Document text START

There was no reason to ever expect Rise of the Planet of the Apes to have turned out as well as it did.  It’s certainly the biggest surprise of the year so far. Stylish direction and a thoughtful script combined with some truly astonishing visual effects made for an extremely satisfying summer movie. But it's even better than that -- this film resonates, and the ending is NOTE-PERFECT. I really loved this film. Director Rupert Wyatt is now on my pay-attention-too list. Andy Serkis did an Oscar-worthy job with his portrayal of Caesar; it’s one of the few times I’ve ever been emotionally connected to a completely digital character. The dude made me cry multiple times. Yes, I am a major sucker for animals, and movies that depict violence or cruelty towards animals always get to me, but Serkis made Caesar into a fully realized character, and his work should not go unnoticed. James Franco is more of a supporting actor in the film and he’s adequate; Frieda Pinto, however, it completely wasted as his scientist-girlfriend in the films one glaring weak spot. But at the end of the day, it's Caesar's story that matters most, and the film is all the better for focusing the narrative thrust on Caesar’s quest for independence. I couldn't help but feel happy when Caesar started wrecking everything in sight along the Golden Gate Bridge.  I can’t wait to see where this franchise is headed next…

Hands-down, Bridesmaids is the funniest movie of the year.  Kristen Wiig is now a major star and a creative force to be reckoned with.  Great script, solid direction, killer performances, with so many memorable scenes and moments.  It’s gonna be awesome to watch this a bunch more times on Blu Ray as I’m sure some of the jokes were missed due to the constant stream of laughs.  It’s a comedy with real heart and a screenplay that is equal parts wild and raunchy and believable and honest.

Document text END
Supplied entries START

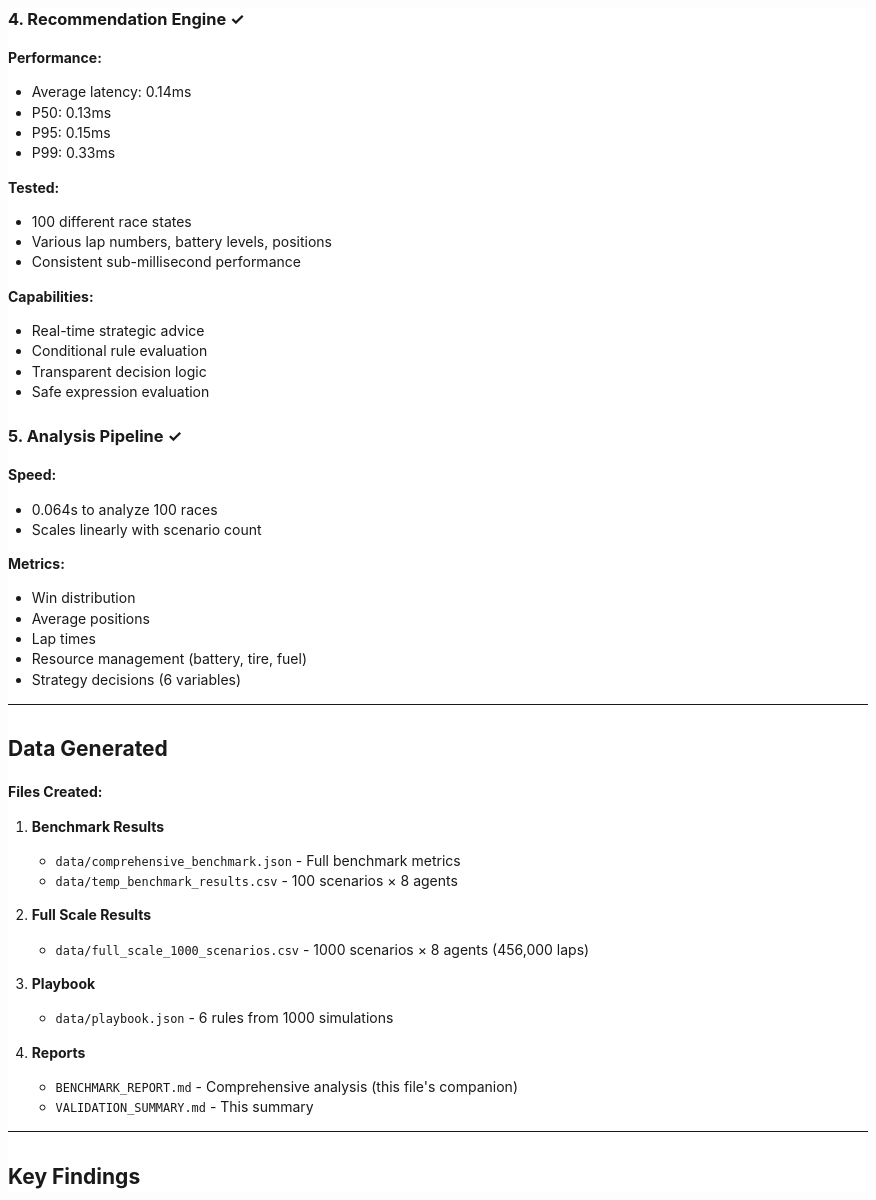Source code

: ### 4. Recommendation Engine ✓

**Performance:**
- Average latency: 0.14ms
- P50: 0.13ms
- P95: 0.15ms
- P99: 0.33ms

**Tested:**
- 100 different race states
- Various lap numbers, battery levels, positions
- Consistent sub-millisecond performance

**Capabilities:**
- Real-time strategic advice
- Conditional rule evaluation
- Transparent decision logic
- Safe expression evaluation

### 5. Analysis Pipeline ✓

**Speed:**
- 0.064s to analyze 100 races
- Scales linearly with scenario count

**Metrics:**
- Win distribution
- Average positions
- Lap times
- Resource management (battery, tire, fuel)
- Strategy decisions (6 variables)

---

## Data Generated

**Files Created:**

1. **Benchmark Results**
   - `data/comprehensive_benchmark.json` - Full benchmark metrics
   - `data/temp_benchmark_results.csv` - 100 scenarios × 8 agents

2. **Full Scale Results**
   - `data/full_scale_1000_scenarios.csv` - 1000 scenarios × 8 agents (456,000 laps)

3. **Playbook**
   - `data/playbook.json` - 6 rules from 1000 simulations

4. **Reports**
   - `BENCHMARK_REPORT.md` - Comprehensive analysis (this file's companion)
   - `VALIDATION_SUMMARY.md` - This summary

---

## Key Findings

Supplied entries END

- **How to complete this task**
Print the movie reviews word for word, in full.

- **Written answer**
There was no reason to ever expect Rise of the Planet of the Apes to have turned out as well as it did.  It’s certainly the biggest surprise of the year so far. Stylish direction and a thoughtful script combined with some truly astonishing visual effects made for an extremely satisfying summer movie. But it's even better than that -- this film resonates, and the ending is NOTE-PERFECT. I really loved this film. Director Rupert Wyatt is now on my pay-attention-too list. Andy Serkis did an Oscar-worthy job with his portrayal of Caesar; it’s one of the few times I’ve ever been emotionally connected to a completely digital character. The dude made me cry multiple times. Yes, I am a major sucker for animals, and movies that depict violence or cruelty towards animals always get to me, but Serkis made Caesar into a fully realized character, and his work should not go unnoticed. James Franco is more of a supporting actor in the film and he’s adequate; Frieda Pinto, however, it completely wasted as his scientist-girlfriend in the films one glaring weak spot. But at the end of the day, it's Caesar's story that matters most, and the film is all the better for focusing the narrative thrust on Caesar’s quest for independence. I couldn't help but feel happy when Caesar started wrecking everything in sight along the Golden Gate Bridge.  I can’t wait to see where this franchise is headed next…

Hands-down, Bridesmaids is the funniest movie of the year.  Kristen Wiig is now a major star and a creative force to be reckoned with.  Great script, solid direction, killer performances, with so many memorable scenes and moments.  It’s gonna be awesome to watch this a bunch more times on Blu Ray as I’m sure some of the jokes were missed due to the constant stream of laughs.  It’s a comedy with real heart and a screenplay that is equal parts wild and raunchy and believable and honest.